Return to main conference page

All Times ET

Friday, February 19
Fri, Feb 19, 1:30 PM - 3:00 PM
Virtual
Controlling Text and Texting Controls

Guidelines in Selecting Appropriate Text Preprocessing Methods (304141)

*Christine P. Chai, Microsoft 

Keywords: natural language processing, text mining, computational linguistics, data preprocessing, unstructured data

Statisticians and data scientists spend a large amount of time preprocessing the data for analysis, and unstructured text data are no exception. Many text preprocessing methods are available, but there is not a one-size-fits-all procedure in preparing text corpora for the model. The appropriate steps depend on not only the application goals, but also the nature of the corpus. For instance, separating each sentence in a document may not be important in topic modeling, but essential in end-user applications like machine translation and question answering.

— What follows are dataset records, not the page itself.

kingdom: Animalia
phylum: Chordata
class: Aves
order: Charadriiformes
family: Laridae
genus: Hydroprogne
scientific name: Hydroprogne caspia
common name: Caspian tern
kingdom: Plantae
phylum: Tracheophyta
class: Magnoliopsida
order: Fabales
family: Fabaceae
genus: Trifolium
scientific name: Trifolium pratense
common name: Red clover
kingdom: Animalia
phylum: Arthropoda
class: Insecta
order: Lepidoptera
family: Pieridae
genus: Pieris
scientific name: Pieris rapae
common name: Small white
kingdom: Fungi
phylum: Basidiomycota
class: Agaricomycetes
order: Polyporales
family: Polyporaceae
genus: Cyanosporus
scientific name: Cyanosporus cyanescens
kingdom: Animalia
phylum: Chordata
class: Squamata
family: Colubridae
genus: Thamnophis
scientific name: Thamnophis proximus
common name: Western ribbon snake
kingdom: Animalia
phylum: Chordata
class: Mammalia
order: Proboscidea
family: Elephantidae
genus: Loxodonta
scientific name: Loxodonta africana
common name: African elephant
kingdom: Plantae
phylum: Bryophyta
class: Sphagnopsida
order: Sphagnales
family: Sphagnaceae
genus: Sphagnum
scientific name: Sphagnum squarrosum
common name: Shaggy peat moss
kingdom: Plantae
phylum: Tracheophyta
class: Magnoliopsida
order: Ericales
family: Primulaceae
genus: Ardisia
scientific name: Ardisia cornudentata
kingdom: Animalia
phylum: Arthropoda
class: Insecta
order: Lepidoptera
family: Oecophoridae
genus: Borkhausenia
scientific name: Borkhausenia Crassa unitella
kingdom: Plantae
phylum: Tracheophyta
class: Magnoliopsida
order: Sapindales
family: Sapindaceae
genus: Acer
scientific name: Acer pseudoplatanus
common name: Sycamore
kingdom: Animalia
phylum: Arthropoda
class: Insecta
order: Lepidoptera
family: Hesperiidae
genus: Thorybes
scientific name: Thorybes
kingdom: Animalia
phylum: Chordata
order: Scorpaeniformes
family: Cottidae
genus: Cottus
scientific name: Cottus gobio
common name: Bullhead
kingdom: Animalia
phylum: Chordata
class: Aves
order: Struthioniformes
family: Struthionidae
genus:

Therefore, we provide some guidelines on how to select the appropriate text preprocessing methods for a new dataset. We evaluate the pros and cons of methods such as removing punctuation, removing stopwords, stemming and lemmatization, and n-gramming to retain word order. We also review examples of text analysis to demonstrate the need of particular text preprocessing methods, empowering statistical practitioners to make better preprocessing decisions. This talk assumes the audience has a basic understanding of natural language processing, and probably has performed simple analysis of text data before.